Tiempo después esa aventura fue seguida por otra. Un raid policial trató de poner fin al enigma. Fue por la gran crisis, la de los desbordes sociales y la inseguridad escandalosa. Habían entrenado una docena de nuevos cadetes y acababan de recibir patrulleros y equipos de comunicación, así que el comisario decidió poner a prueba su fuerza en un operativo cuyo éxito le daría prestigio y cuyo eventual fracaso tendría muy poco efecto negativo. Una mañana bien temprano se dispersaron por la zona del lago cadetes, veteranos y voluntarios, un centenar de personas en total. Formaron un gran círculo que fueron cerrando lentamente hasta el centro virtual, el del agua, enviándose entre ellos mensajes de alerta cuando una libre saltaba de un pajonal o un zorro buscaba el refugio de una grieta. Es fama que nadie vio al niño ese día, aunque casi todos aseguraron que andaba dentro del círculo y ya con el sol bien alto no tendrían más que atraparlo y ponerlo a disposición del juez de menores, informado del procedimiento. Fue un espectáculo atractivo ver tanta policía rodeando el agua, unos refrescándose los pies y otros tirándose a la sombra de algún peñasco a descansar de la ardua mañana. Del niño no tuvieron más noticias que las que ellos mismos quisieron brindarse, unos a otros, un poco para justificar el tiempo perdido y otro poco para alimentar, sin quererlo, el mito.

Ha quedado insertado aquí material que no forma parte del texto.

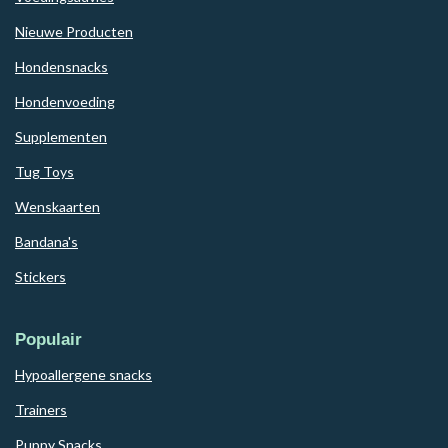
Nieuwe Producten
Hondensnacks
Hondenvoeding
Supplementen
Tug Toys
Wenskaarten
Bandana's
Stickers
Populair
Hypoallergene snacks
Trainers
Puppy Snacks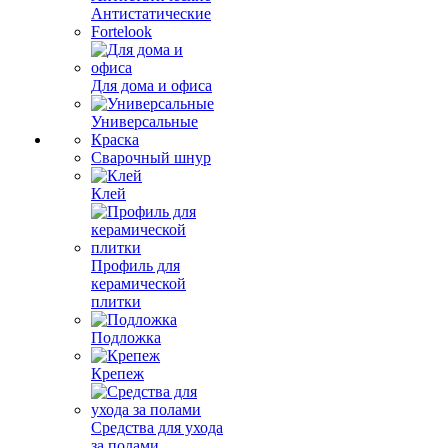
Антистатические
Fortelook
Для дома и офиса
Универсальные
Краска
Сварочный шнур
Клей
Профиль для
керамической
плитки
Подложка
Крепеж
Средства для ухода
за полами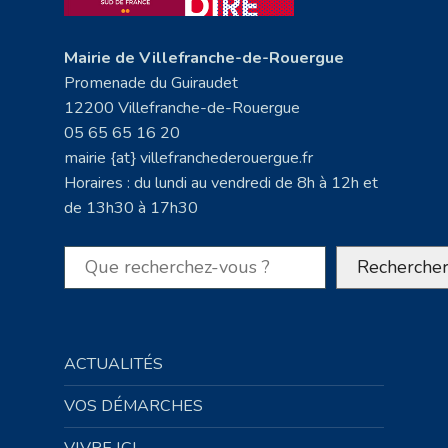
Mairie de Villefranche-de-Rouergue
Promenade du Guiraudet
12200 Villefranche-de-Rouergue
05 65 65 16 20
mairie {at} villefranchederouergue.fr
Horaires : du lundi au vendredi de 8h à 12h et
de 13h30 à 17h30
Rechercher
Recherche
ACTUALITÉS
VOS DÉMARCHES
VIVRE ICI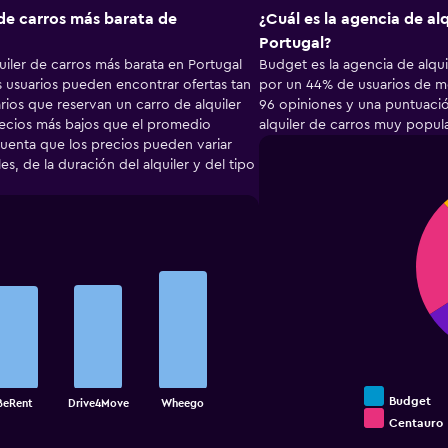
 de carros más barata de
¿Cuál es la agencia de al
Portugal?
iler de carros más barata en Portugal
Budget es la agencia de alqui
s usuarios pueden encontrar ofertas tan
por un 44% de usuarios de 
rios que reservan un carro de alquiler
96 opiniones y una puntuació
ecios más bajos que el promedio
alquiler de carros muy popular
cuenta que los precios pueden variar
, de la duración del alquiler y del tipo
Pie
Chart
graphic.
chart
with
4
slices.
Budget
BeRent
Drive4Move
Wheego
Centauro
End
of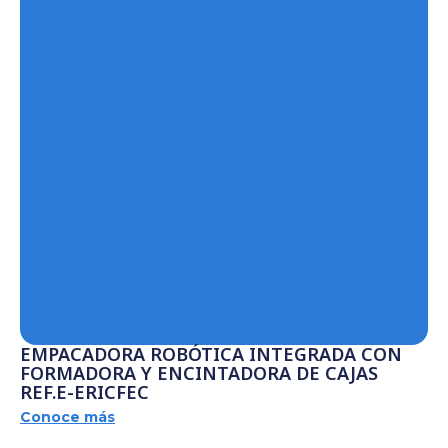
EMPACADORA ROBÓTICA INTEGRADA CON
FORMADORA Y ENCINTADORA DE CAJAS
REF.E-ERICFEC
Conoce más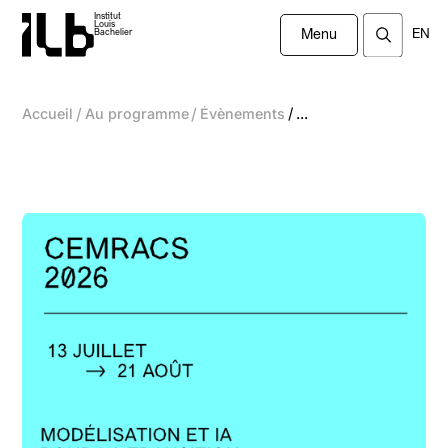
Institut
Louis
EN
Bachelier
Menu
/
/
/
Accueil
Au programme
Évènements
...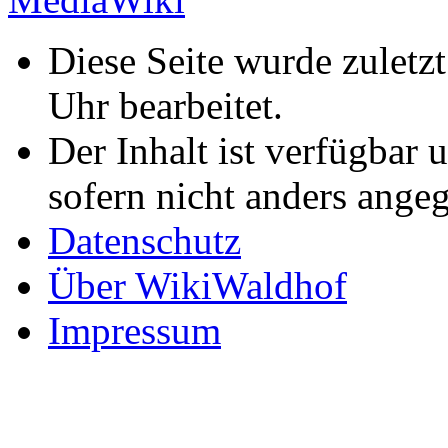
Diese Seite wurde zulet
Uhr bearbeitet.
Der Inhalt ist verfügbar 
sofern nicht anders ange
Datenschutz
Über WikiWaldhof
Impressum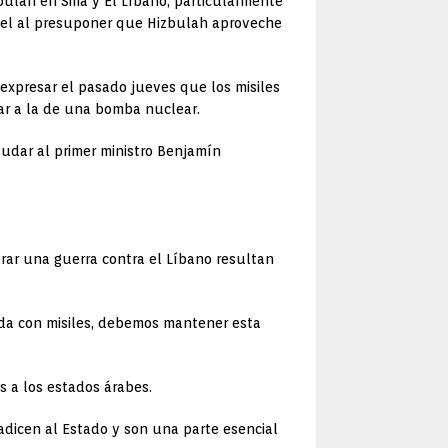
bulah en Siria y El Líbano, particularmente
rael al presuponer que Hizbulah aproveche
expresar el pasado jueves que los misiles
lar a la de una bomba nuclear.
udar al primer ministro Benjamín
rar una guerra contra el Líbano resultan
pada con misiles, debemos mantener esta
s a los estados árabes.
radicen al Estado y son una parte esencial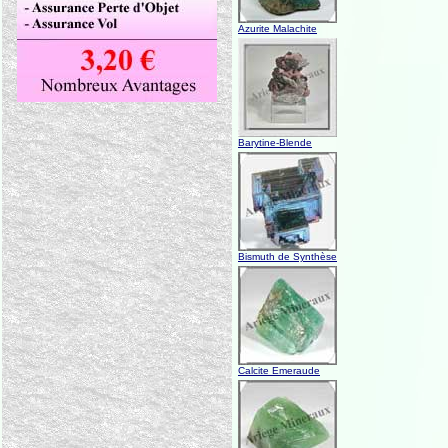
Azurite Malachite
Barytine-Blende
Bismuth de Synthèse
Calcite Emeraude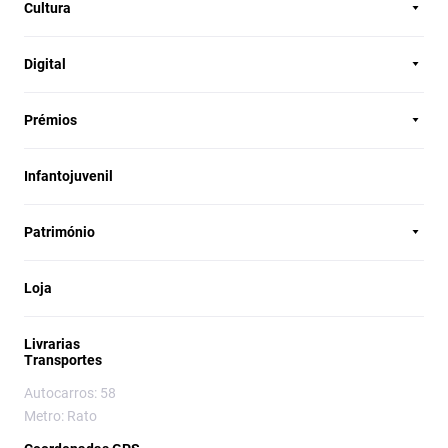
Cultura
Digital
Prémios
Infantojuvenil
Património
Loja
Livrarias
Transportes
Autocarros: 58
Metro: Rato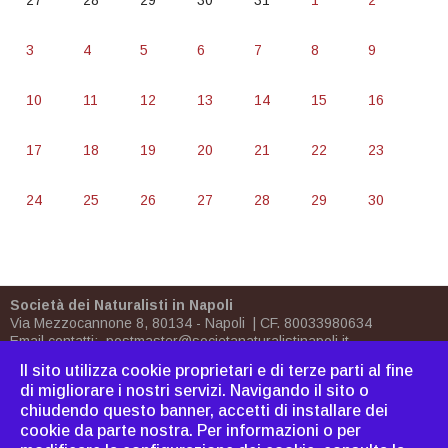
27
28
29
30
31
1
2
3
4
5
6
7
8
9
10
11
12
13
14
15
16
17
18
19
20
21
22
23
24
25
26
27
28
29
30
Società dei Naturalisti in Napoli
Via Mezzocannone 8, 80134 - Napoli | CF. 80033980634
Email contatti:
postmaster@societanaturalistinapoli.it
Biblioteca:
biblioteca@societanaturalistinapoli.it
Il sito utilizza cookie proprietari e di terze parti al fine
PEC
postmaster@pec.societanaturalistinapoli.it
di migliorare i nostri servizi. Navigando il sito o
chiudendo questo banner, accetti di installare dei
Come associarsi
|
Dove
cookie da parte nostra. Per informazioni o per
siamo
|
Bornh
|
Cavoliniana
|
Sitemap
|
Webmaster
|
C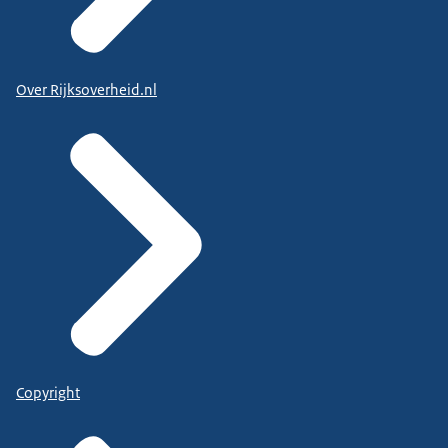
Over Rijksoverheid.nl
Copyright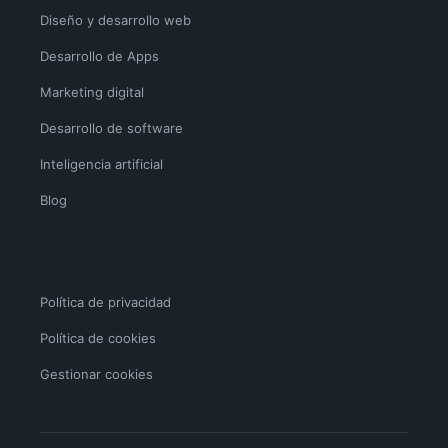
Diseño y desarrollo web
Desarrollo de Apps
Marketing digital
Desarrollo de software
Inteligencia artificial
Blog
Política de privacidad
Política de cookies
Gestionar cookies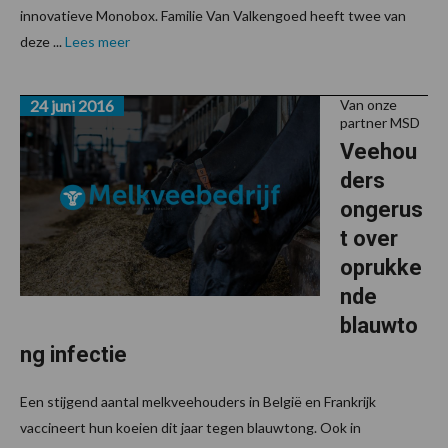
innovatieve Monobox. Familie Van Valkengoed heeft twee van
deze ...
Lees meer
24 juni 2016
Van onze
partner MSD
Veehou
ders
ongerus
t over
oprukke
nde
blauwto
ng infectie
Een stijgend aantal melkveehouders in België en Frankrijk
vaccineert hun koeien dit jaar tegen blauwtong. Ook in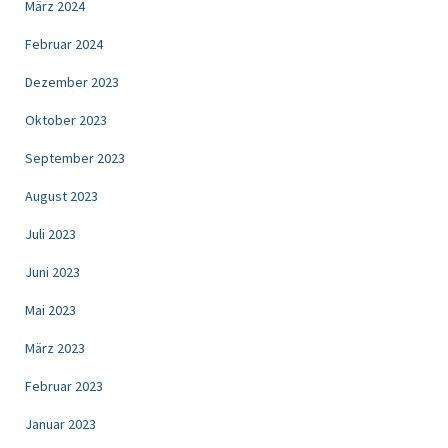
März 2024
Februar 2024
Dezember 2023
Oktober 2023
September 2023
August 2023
Juli 2023
Juni 2023
Mai 2023
März 2023
Februar 2023
Januar 2023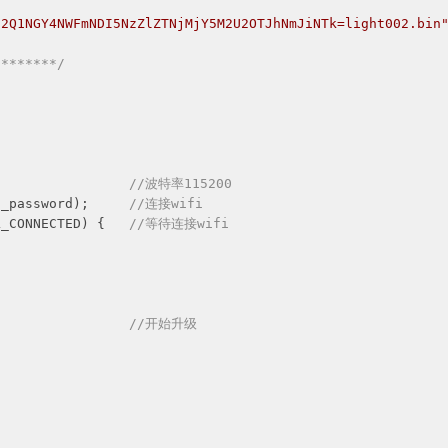
N2Q1NGY4NWFmNDI5NzZlZTNjMjY5M2U2OTJhNmJiNTk=light002.bin
********/
                 
//波特率115200
i_password);     
//连接wifi
L_CONNECTED) {   
//等待连接wifi
                 
//开始升级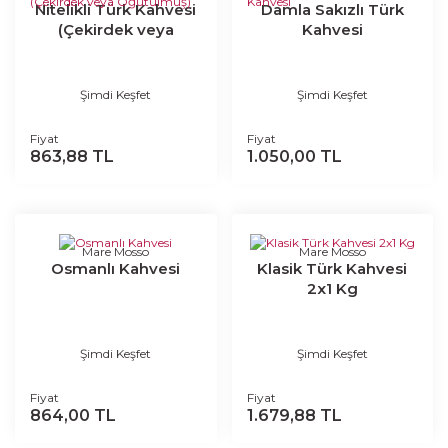
Nitelikli Türk Kahvesi
Damla Sakızlı Türk
(Çekirdek veya
Kahvesi
Öğütülmüş)
Şimdi Keşfet
Şimdi Keşfet
Fiyat
Fiyat
863,88 TL
1.050,00 TL
Mare Mosso
Mare Mosso
Osmanlı Kahvesi
Klasik Türk Kahvesi
2x1 Kg
Şimdi Keşfet
Şimdi Keşfet
Fiyat
Fiyat
864,00 TL
1.679,88 TL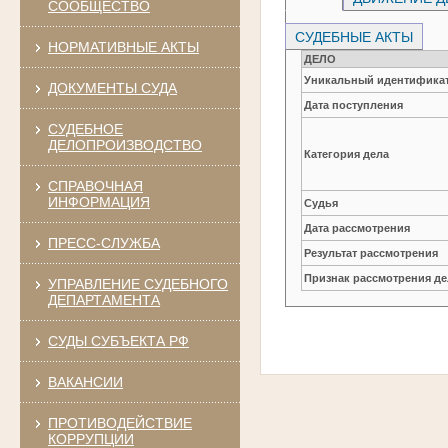
СООБЩЕСТВО
СУДЕБНЫЕ АКТЫ
НОРМАТИВНЫЕ АКТЫ
ДЕЛО
Уникальный идентификат
ДОКУМЕНТЫ СУДА
Дата поступления
СУДЕБНОЕ
ДЕЛОПРОИЗВОДСТВО
Категория дела
СПРАВОЧНАЯ
ИНФОРМАЦИЯ
Судья
Дата рассмотрения
ПРЕСС-СЛУЖБА
Результат рассмотрения
Признак рассмотрения де
УПРАВЛЕНИЕ СУДЕБНОГО
ДЕПАРТАМЕНТА
СУДЫ СУБЪЕКТА РФ
ВАКАНСИИ
ПРОТИВОДЕЙСТВИЕ
КОРРУПЦИИ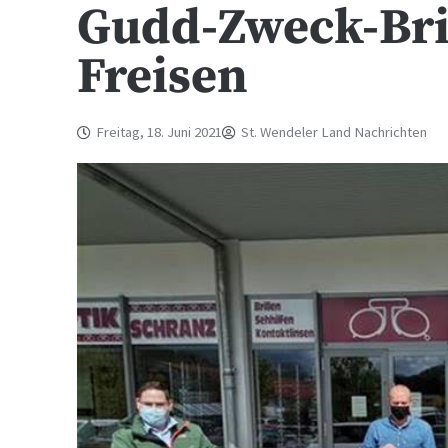
Gudd-Zweck-Bril
Freisen
Freitag, 18. Juni 2021
St. Wendeler Land Nachrichten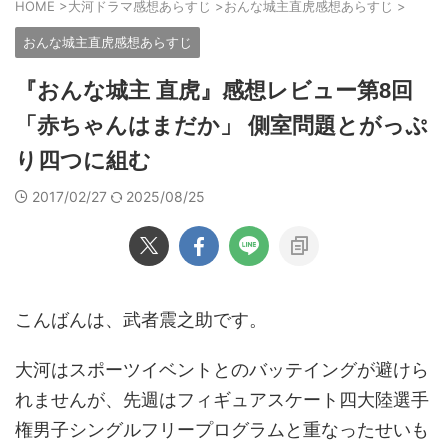
HOME
>
大河ドラマ感想あらすじ
>
おんな城主直虎感想あらすじ
>
おんな城主直虎感想あらすじ
『おんな城主 直虎』感想レビュー第8回
「赤ちゃんはまだか」 側室問題とがっぷ
り四つに組む
2017/02/27
2025/08/25
こんばんは、武者震之助です。
大河はスポーツイベントとのバッテイングが避けら
れませんが、先週はフィギュアスケート四大陸選手
権男子シングルフリープログラムと重なったせいも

Por supuesto que también yo hice mi experiencia. No una, sino varias veces llegué hasta el lago, que no me pareció más santo que otros, y menos aún pude verificar que lo habitara niño alguno. Sólo en una de esas tantas ocasiones lo vi y vale la pena relatarlo. Era un día de calor húmedo y el recorrido me había cansado, así que busqué sombra para reponerme. Ya estaba convencido de que perseguía una creación colectiva, sin más realidad que la de nuestras propias representaciones interiores, para algunos la única válida. Reuniendo las líneas que trazaban los testimonios, prolongándolas con mi imaginación, se encontraban en un punto irremediablemente vacío. En la somnolencia de ese día, mitad nuboso, mitad soleado, me pareció que de todos modos el viaje valía la pena por el descanso con que me reconfortaba de la caminata, la contemplación de un paisaje sencillamente bello y la posibilidad de aspirar ese olor a campo y piedra, junto al lago, que no sería santo pero sí refrescante y vivo, con sus juncos y pájaros y su cielo líquido en constante transformación. Alguna reminiscencia me traía todo eso de quién sabe qué ancestros.
Fue entreabrir los ojos y verlo pasar. Apurado en un recodo, al advertir mi presencia se detuvo. Me mantuve inmóvil como si estuviera dormido, sólo observándolo desde la ranura estrecha de los párpados, con la respiración contenida. Andaba encorvado, como lo habían descripto. Mientras avanzaba parecía recoger objetos invisibles. Al acercarse, más que un niño me pareció un viejo, enflaquecido y cansado de recorrer tantas imaginerías imprecisas. Se detuvo y sonrió, tal vez confiado por mi inmovilidad. Emanaba una sensación de transmitir cosas, aunque no utilizara sonido alguno. Su mano derecha se alzó en un gesto de saludo y la izquierda despejó su cara de la maraña del cabello. Así era: nariz recta, ojos un poco rasgados del color dorado de ciertas piedras, barbilla afilada, boca pequeña. No dudé que en ese momento era un niño, como antes había estado seguro de que era un viejo. Tampoco dudé que al alejarse parecía cargar sobre su espalda un peso que lo encorvaba; se enlentecía al trepar siguiendo el recorrido del sol. Subía y crecía menos ágil pero más fuerte al salvar cada tramo de dificultad, hacia la cumbre. Allá el sol lo envolvió en una piel luminosa que deslumbraba.
Sólo fue parpadear y desapareció. En su lugar quedaba un brillo enceguecedor, un reflejo inconsistente como el del sol en las vetas de mica, que tembló en el aire hasta extinguirse. Una nube oscureció el paisaje del lago. Me arrodillé junto al agua, ahuequé las manos y bebí, antes de emprender el regreso.